- [QUOTED PASSAGE]:
··········
For the purposes of applying the transitional provisions, the two following dates should be taken into consideration:
1. Law Enforcement Date: the enforcement date mentioned in the Amended VAT Law published in the Official Gazette, which is 24 December 2021.
2. Effective Date of the VAT rate change: the date on which the new VAT rate will be effective, which is 1 January 2022.
In general:
• VAT at 5% will apply on standard rated supplies made before 1 January 2022.
• VAT at 10% will apply on standard rated supplies made on or after 1 January 2022.
• VAT at 5% will apply on standard rated imports made before1 January 2022.
• VAT at 10% will apply on standard rated imports made on or after 1 January 2022.
One-off supplies
Transitional Rule 1: Contracts for one-off supplies entered into before 24 December 2021 where the date of supply is on or after 1 January 2022
Supplies related to contracts for one-off supplies of standard-rated goods and services made before 24 December 2021 where the supply takes place before 1 January 2022 will be subject to VAT at 5%.
··········
- [USING THE INFORMATION]:
A - According to the VAT transitional provisions text, on what date does the new VAT rate take effect?
B - Repeat word for word the passage of the VAT transitional provisions text that begins at "For the purposes" and ends at "24 December 2021.".
The data that comes next is from a different source than the VAT transitional provisions text.
··········
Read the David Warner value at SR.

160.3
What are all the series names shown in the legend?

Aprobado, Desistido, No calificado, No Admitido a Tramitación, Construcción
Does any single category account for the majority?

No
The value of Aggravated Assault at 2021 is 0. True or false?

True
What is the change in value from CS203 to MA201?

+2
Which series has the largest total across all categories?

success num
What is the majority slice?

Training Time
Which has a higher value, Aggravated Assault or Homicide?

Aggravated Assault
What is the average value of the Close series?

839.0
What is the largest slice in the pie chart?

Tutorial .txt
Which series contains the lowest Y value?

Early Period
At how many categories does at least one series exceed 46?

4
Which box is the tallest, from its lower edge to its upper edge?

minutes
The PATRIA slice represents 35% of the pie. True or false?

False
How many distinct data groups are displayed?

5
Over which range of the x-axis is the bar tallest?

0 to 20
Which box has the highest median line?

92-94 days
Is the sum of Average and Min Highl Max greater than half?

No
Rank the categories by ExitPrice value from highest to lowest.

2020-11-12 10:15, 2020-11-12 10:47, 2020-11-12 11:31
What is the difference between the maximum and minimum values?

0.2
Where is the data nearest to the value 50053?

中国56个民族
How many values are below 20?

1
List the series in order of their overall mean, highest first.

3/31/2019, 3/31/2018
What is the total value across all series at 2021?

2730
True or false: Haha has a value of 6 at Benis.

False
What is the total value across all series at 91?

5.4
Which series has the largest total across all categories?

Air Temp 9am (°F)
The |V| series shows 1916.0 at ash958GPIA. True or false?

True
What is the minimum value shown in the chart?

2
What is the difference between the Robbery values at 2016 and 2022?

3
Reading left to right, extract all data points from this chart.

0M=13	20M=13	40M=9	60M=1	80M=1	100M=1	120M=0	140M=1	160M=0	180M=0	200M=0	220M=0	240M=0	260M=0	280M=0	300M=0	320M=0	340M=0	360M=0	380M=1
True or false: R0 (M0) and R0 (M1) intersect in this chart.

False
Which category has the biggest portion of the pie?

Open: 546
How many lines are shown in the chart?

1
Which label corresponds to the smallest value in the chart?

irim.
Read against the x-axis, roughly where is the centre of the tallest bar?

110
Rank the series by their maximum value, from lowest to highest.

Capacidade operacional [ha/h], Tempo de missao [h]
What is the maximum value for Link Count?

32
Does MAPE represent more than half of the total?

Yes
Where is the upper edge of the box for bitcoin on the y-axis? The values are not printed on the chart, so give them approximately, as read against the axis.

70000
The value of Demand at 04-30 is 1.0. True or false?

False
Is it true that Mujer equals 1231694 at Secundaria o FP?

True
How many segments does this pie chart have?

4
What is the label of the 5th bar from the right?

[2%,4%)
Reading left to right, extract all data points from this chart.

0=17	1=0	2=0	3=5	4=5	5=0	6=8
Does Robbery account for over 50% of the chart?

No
··········
- [RESULTS FOR EACH TASK]:
A - 1 January 2022.

B -
For the purposes of applying the transitional provisions, the two following dates should be taken into consideration:
1. Law Enforcement Date: the enforcement date mentioned in the Amended VAT Law published in the Official Gazette, which is 24 December 2021.